29| h a r i n y a

388 54 6
                                        

/ maybe we pretend to be lost in hopes of being found /
🌔🌕🌖

"Materi untuk hari ini saya rasa cukup sekian. Minggu depan kita adakan kuis, jadi tolong dipersiapkan sebaik-baiknya. Selamat siang."

"Langsung cabut lo? Nggak ngantin dulu?" tanya Leo melihat saya terburu-buru menjejalkan semua barang-barang di atas meja ke dalam ransel begitu Bu Astrid, dosen yang mengajar kelas kami siang ini, berpamitan lantas keluar dari ruang kelas.

"Nggak kuat gue, sakit banget." Saya meringis untuk yang kesekian kali. Pasalnya, sudah tiga hari ini saya merasa nyeri di perut kanan bawah tanpa tahu apa penyebabnya. Saya kira cuman gangguan pencernaan biasa yang kalau dibuat makan dan istirahat akan sembuh dengan sendirinya. Tapi bukannya sembuh, makin hari rasa nyerinya malah makin menjadi-jadi.

"Gila lo sampe gobyos gitu?"

Tangan saya refleks mengelap bulir-bulir peluh yang menetes dari pelipis hingga leher. "Ah, emang sumuk ini mah."

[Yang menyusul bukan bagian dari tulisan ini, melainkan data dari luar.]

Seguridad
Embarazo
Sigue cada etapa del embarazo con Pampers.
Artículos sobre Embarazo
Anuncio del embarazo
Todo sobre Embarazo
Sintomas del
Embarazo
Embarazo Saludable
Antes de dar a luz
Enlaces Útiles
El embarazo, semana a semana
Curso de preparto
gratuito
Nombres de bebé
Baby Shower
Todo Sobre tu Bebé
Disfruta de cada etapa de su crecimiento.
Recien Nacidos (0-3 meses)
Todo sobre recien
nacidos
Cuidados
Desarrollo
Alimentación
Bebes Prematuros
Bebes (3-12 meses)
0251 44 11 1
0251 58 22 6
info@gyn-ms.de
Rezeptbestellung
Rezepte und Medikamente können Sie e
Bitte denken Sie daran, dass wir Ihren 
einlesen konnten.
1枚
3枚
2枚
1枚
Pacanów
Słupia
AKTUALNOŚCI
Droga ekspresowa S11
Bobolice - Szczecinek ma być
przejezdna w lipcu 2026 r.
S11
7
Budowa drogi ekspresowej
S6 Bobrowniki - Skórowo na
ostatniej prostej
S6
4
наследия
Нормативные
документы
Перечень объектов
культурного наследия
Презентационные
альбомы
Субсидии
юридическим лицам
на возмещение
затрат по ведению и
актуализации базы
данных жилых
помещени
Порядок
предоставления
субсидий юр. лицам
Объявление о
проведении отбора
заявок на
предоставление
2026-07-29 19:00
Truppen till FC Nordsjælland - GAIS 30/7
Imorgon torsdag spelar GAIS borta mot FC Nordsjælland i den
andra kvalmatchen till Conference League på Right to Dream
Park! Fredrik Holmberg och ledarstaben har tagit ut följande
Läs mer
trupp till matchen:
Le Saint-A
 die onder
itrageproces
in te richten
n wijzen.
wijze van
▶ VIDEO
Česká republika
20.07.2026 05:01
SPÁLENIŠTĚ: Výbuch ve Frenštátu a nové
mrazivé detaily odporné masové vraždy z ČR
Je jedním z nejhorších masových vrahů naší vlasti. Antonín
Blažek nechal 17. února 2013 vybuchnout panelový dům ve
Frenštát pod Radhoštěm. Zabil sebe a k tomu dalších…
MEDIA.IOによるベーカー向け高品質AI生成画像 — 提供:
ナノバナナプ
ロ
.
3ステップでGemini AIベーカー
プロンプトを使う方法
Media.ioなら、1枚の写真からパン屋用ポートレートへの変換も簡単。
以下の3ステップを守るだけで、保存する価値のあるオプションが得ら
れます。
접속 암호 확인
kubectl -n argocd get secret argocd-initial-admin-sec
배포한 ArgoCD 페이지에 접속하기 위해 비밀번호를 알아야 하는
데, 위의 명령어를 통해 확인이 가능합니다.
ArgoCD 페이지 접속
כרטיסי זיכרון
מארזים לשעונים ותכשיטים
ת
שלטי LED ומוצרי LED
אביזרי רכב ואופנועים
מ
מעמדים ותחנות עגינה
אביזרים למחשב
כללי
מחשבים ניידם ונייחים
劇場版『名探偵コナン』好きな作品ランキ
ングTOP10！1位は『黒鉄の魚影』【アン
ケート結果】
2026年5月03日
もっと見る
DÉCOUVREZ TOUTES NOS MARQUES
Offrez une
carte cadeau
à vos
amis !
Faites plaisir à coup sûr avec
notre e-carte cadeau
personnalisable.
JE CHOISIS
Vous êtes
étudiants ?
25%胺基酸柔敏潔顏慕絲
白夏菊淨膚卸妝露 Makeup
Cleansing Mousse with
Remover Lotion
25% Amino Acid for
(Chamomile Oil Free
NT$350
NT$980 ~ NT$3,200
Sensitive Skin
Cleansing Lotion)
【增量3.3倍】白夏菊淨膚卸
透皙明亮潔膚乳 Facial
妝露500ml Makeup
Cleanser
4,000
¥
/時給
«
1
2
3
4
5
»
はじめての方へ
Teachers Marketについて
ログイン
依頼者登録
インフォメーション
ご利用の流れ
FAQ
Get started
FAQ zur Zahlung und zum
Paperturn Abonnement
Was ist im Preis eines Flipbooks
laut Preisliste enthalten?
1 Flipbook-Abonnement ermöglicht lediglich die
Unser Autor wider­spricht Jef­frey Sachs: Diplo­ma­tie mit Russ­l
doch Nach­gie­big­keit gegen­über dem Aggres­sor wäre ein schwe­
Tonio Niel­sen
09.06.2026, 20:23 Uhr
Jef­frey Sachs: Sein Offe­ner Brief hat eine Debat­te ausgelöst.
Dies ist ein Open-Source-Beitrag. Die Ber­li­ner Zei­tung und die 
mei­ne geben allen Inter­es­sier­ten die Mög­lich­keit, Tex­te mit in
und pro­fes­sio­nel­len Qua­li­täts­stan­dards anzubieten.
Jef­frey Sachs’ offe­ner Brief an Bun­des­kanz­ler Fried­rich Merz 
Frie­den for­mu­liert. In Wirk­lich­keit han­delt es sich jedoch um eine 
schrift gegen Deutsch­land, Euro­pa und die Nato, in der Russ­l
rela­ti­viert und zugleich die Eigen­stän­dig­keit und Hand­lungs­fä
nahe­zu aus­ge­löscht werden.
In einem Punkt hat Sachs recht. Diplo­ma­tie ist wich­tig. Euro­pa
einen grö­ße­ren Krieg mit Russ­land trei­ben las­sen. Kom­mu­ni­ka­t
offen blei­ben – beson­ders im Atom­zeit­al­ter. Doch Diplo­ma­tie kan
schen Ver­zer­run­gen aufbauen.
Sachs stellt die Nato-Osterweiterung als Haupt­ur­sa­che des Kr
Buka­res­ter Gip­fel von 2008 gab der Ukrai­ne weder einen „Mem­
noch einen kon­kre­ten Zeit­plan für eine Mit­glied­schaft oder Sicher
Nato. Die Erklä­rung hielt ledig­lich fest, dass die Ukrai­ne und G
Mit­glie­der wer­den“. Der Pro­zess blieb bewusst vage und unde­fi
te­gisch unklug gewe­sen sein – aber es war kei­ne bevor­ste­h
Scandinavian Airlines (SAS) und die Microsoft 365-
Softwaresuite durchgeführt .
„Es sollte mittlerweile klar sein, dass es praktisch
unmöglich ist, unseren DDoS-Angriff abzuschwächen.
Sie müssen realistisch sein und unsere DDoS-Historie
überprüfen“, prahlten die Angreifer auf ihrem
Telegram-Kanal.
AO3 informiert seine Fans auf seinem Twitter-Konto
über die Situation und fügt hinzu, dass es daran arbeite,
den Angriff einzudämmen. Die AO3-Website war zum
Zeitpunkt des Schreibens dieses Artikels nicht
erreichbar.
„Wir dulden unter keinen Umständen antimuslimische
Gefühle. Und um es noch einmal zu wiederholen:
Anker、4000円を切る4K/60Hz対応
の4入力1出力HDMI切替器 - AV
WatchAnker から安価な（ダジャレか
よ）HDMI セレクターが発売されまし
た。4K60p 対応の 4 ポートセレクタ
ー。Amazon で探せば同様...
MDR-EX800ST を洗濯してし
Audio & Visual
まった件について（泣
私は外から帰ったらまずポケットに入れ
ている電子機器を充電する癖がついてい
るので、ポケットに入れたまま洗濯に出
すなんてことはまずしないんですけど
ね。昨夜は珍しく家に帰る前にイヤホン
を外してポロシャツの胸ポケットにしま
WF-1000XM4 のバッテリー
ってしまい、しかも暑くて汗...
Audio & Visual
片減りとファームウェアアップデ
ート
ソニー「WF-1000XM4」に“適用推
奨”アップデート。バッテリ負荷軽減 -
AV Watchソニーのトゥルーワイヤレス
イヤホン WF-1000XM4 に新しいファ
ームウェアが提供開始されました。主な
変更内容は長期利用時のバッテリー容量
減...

Siang ini mendung tapi panasnya luar biasa, mungkin pertanda nanti atau besok akan turun hujan. Tidak ada habisnya hujan ini, padahal sekarang sudah pertengahan bulan Mei.

Ngomong-ngomong soal bulan Mei, Ayunda, si gadis bulan Mei itu sedang berulang tahun hari ini. Mari bersama-sama mengucapkan selamat ulang tahun dan mendoakan yang terbaik untuk dia.

Iya, saya memang belum ngucapin langsung. Belum pula ketemu anaknya seharian ini.

"Cek dokter sana lo, daripada ntar malah kenapa-napa."

Saya menggeleng malas. "Mampir apotek aja gue habis ini. Ntar juga waras habis diminumin obat."

"Yakin?"

"Yakin. Yok, balik."

Pun setelahnya kami keluar kelas dan berjalanan beriringan menuju parkiran motor. Namun, belum jauh, saya dan Leo terpaksa menghentikan langkah karena dihadang Jeremy secara tiba-tiba.

"BRI! HOT NEWS, BRI!"

"Apaan? Awas lo kalo nggak penting." Dengan sabar saya menunggu Jeremy selesai mengatur napas setelah berlari-lari demi menghampiri saya barusan.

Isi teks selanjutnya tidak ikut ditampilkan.